Document:

________

It is generally believed that after doing something once, it’s easier to do it again. But the converse applies in the world of network operations, where doing something once actually makes it harder to do it the next time—or more importantly, the next thousand times. Once a technology is introduced into the network, the operations teams must consider not just what the new technology does but also how it does it…and, more succinctly, how people will interact with that technology to bring services to customers.
Open Standards Enable Operations Teams to Deploy AI/ML Successfully
To deploy at scale, new technologies often need new installation methods, new monitoring systems, and new support processes; and all these require new tools and new training. This is because operations teams need to clearly understand how a technology will behave in the real world in order to successfully use it to deliver the intended business outcomes.
This is why we have standards for nearly every portion of the telecommunications network. There are IEEE standards that define how Ethernet works; ISO standards for software engineering; CableLabs standards for components of the cable telecom network; and SCTE standards for operating and maintaining the cable network. These standards not only provide assurance of interoperability, but also allow operations teams to clearly understand how the systems work so that they can build processes that ensure repeatable and consistent delivery of customer services.

________

Data lines:

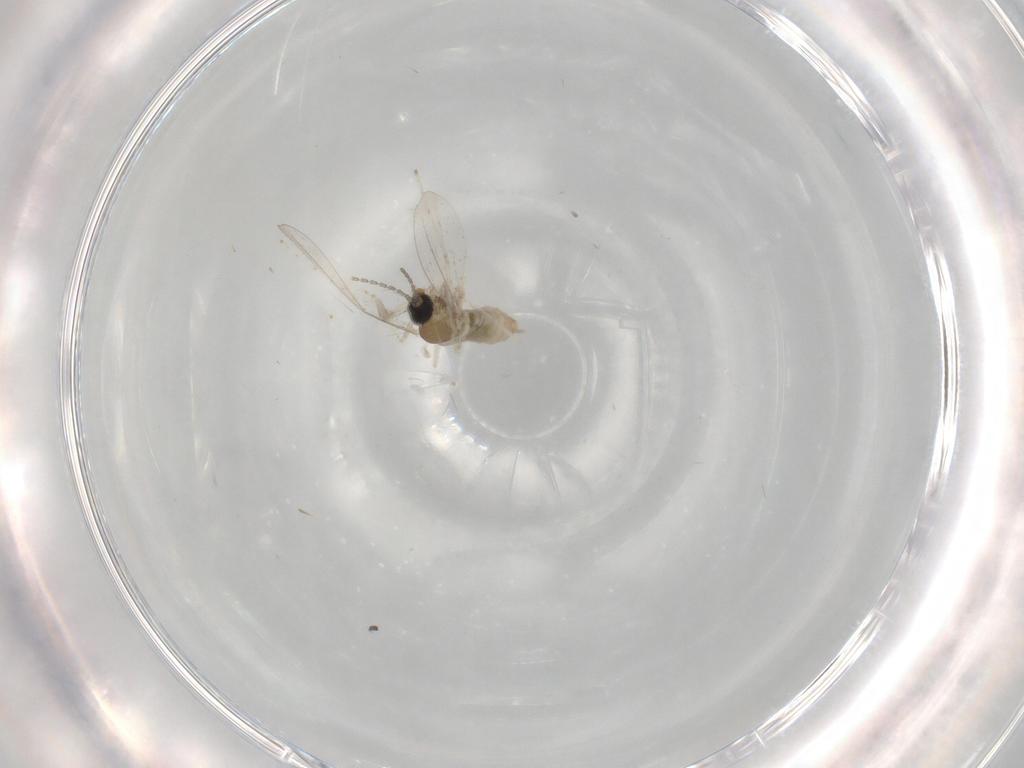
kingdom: Animalia
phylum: Arthropoda
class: Insecta
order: Diptera
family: Cecidomyiidae
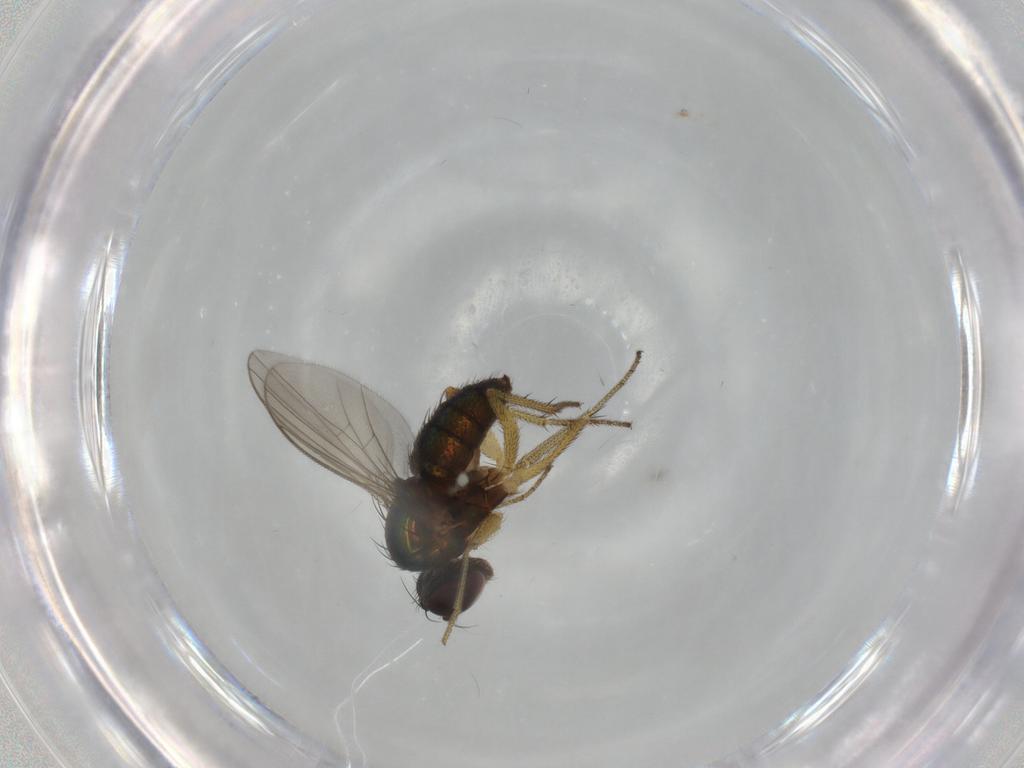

________

What this exercise asks:
**1.** For each statement, say yes or no according to the article on network operations, and quote the words from it that decide: (a) in network operations, doing something once makes it easier to do again; (b) SCTE standards cover operating and maintaining the cable network; (c) IEEE standards are the ones for software engineering.
**2.** From the article on network operations, rewrite the paragraph beginning "This is why we have standards" as a short bulleted list that keeps its main facts.
**3.** Resume the article on network operations standards, starting right after its final sentence.
The items are not needed for any of this work.

Outputs in order:
**1.**
(a) No: "doing something once actually makes it harder to do it the next time"
(b) Yes: "SCTE standards for operating and maintaining the cable network"
(c) No: "There are IEEE standards that define how Ethernet works; ISO standards for software engineering"

**2.**
- Standards exist for nearly every part of the telecommunications network.
- IEEE standards define how Ethernet works.
- ISO standards cover software engineering.
- CableLabs standards cover components of the cable telecom network.
- SCTE standards cover operating and maintaining the cable network.
- Standards assure interoperability.
- They help operations teams understand how systems work and build processes for repeatable, consistent delivery of customer services.

**3.**
How Network Operations AI/ML Can Speed MSO Fault Resolution
Artificial Intelligence and Machine Learning (AI/ML) is a relatively new discipline for telecommunications networks. Software advancements are beginning to enable operations teams to analyze massive amounts of data and quickly arrive at a conclusion. For example, a typical Tier 1 MSO is gathering several million network events at any given moment. Operations staff traditionally had to sort through these events, filter out the noise, and then work through the data until they came to a conlusion. This meant it often took hours to troubleshoot network outages and identify points of failure before a fix agent could correct the problem. This is because humans are generally bad at looking at large amounts of data and quickly filtering out what’s irrelevant.
Historically, we have tried to create software filters to lessen the amount of extraneous information, but anyone who has used inbox filters in an email client knows that the chances of missing an important message are pretty high even if you configure the filter correctly. The same holds true with network monitoring software. Static filters can quickly create a scenario where you miss something vital.
So how do we help humans whose brains are not designed to find needles in haystacks? Turns out computers are actually quite good at doing that job and, with recent advances in machine learning, software can be quite adept at sorting through large amounts of data and arriving at a conclusion.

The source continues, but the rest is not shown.